Nah, cosas de ricos.
No sólo por su magnífica banda sonora, a cargo de Nicholas Britell, puede ser etiquetada como gourmet esta ficción. Los guiones, bajo la batuta de Jesse Amstrong, están cargados de referencias literarias de nivel, especialmente de autores estadounidenses: Henry David Thoreau, Walt Whitman, Ralph Waldo Emerson. Además de la constante presencia implícita del bardo de Avon, siendo la tragedia del Rey Lear la más evidente de las influencias.

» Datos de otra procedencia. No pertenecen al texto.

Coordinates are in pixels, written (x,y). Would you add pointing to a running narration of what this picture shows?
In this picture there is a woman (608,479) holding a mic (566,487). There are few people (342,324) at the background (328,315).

Cuando van a cerrar un trato fundamental (una absorción) con una empresa de la competencia, y los Roy rinden visita a la familia propietaria, que a diferencia de nuestros cínicos protagonistas cree en un periodismo serio y de calidad, de corte más progresista, se suceden ocasiones descacharrantes en la que estos últimos, cita tras cita, se jactan de su superioridad intelectual frente a los ágrafos Roy.
En un aparte, se publica una noticia desagradable sobre la compañía que pilota Logan y que puede dar al traste con el acuerdo. Entonces, una de las primas Pierce, Naomi, favorable a la venta, es inquirida por Shiv Roy (la niña de papá, pero sin duda la más inteligente de los cuatro hermanos herederos) ante el llamativo silencio de sus primos: que si habrán leído ya la información, pregunta.

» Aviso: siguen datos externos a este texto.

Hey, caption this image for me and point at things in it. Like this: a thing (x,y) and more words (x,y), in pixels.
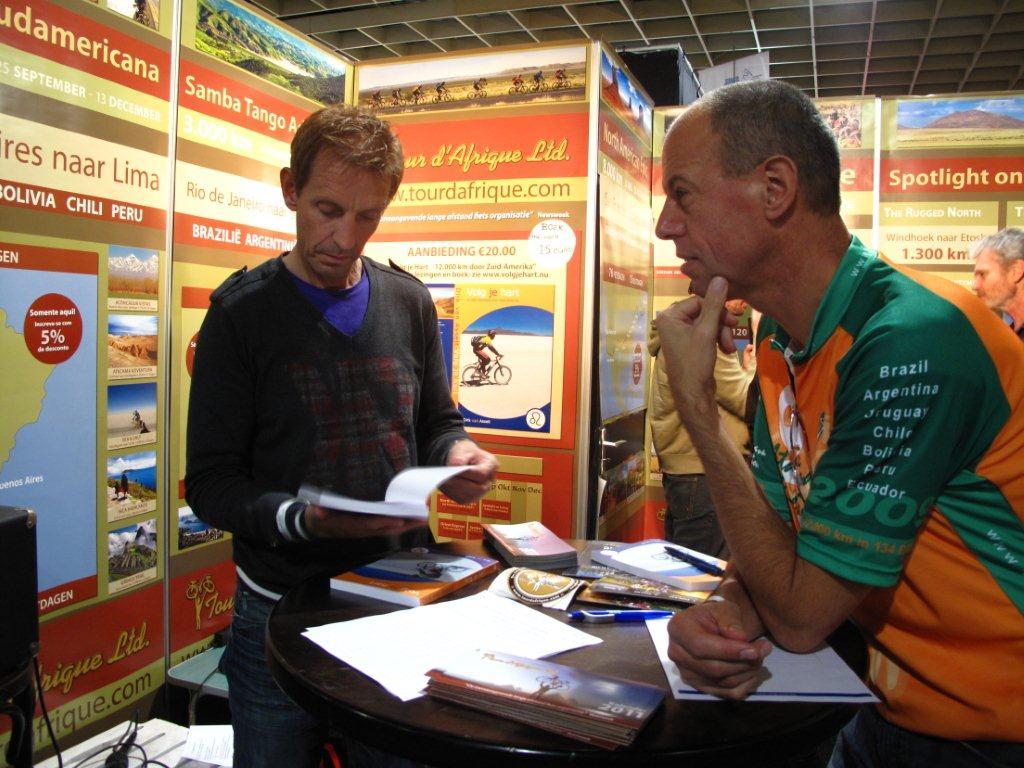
In this picture there is a man (414,325) who is wearing black t-shirt (204,505) and jeans (304,723). He is holding a book (445,478). On the right (774,138) there is another man (720,218) who is standing near to the table (815,703). On the table (828,635) i can see many books (689,572) and papers (473,640). In the bottom left corner (27,564) there is a CPU (34,575), cable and papers (194,758) on the other table (173,764). Behind this person (254,665) i can see the posters (20,297) and banners (510,194) on the wall (579,407).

Y en un alarde de genialidad responde esta: “Querida, mis primos comentan la última novela de Jonathan Franzen tres días antes de que salga a la venta”.
El primer capítulo de la tercera entrega, el único disponible hasta la semana que viene, se titula Secession, jugando con las palabras y dando a entender la división entre padre e hijo: la guerra civil entre ambos. El viejo Logan contra Kendall, magníficamente bautizado en la serie como Edipo Roy.
Sería una buena oportunidad para que los catalanes independentistas entendieran la diferencia entre sucesión y secesión, y dejaran de aferrarse al 1714 como precedente histórico de lo suyo.
Pablo Iglesias rabia odio de clases: en Succession, como nuevo rico, sería el enano más alto. Pedro Sánchez saliva ante tanta escena ostentosa a bordo de la flota Falcon de Waystar Royco.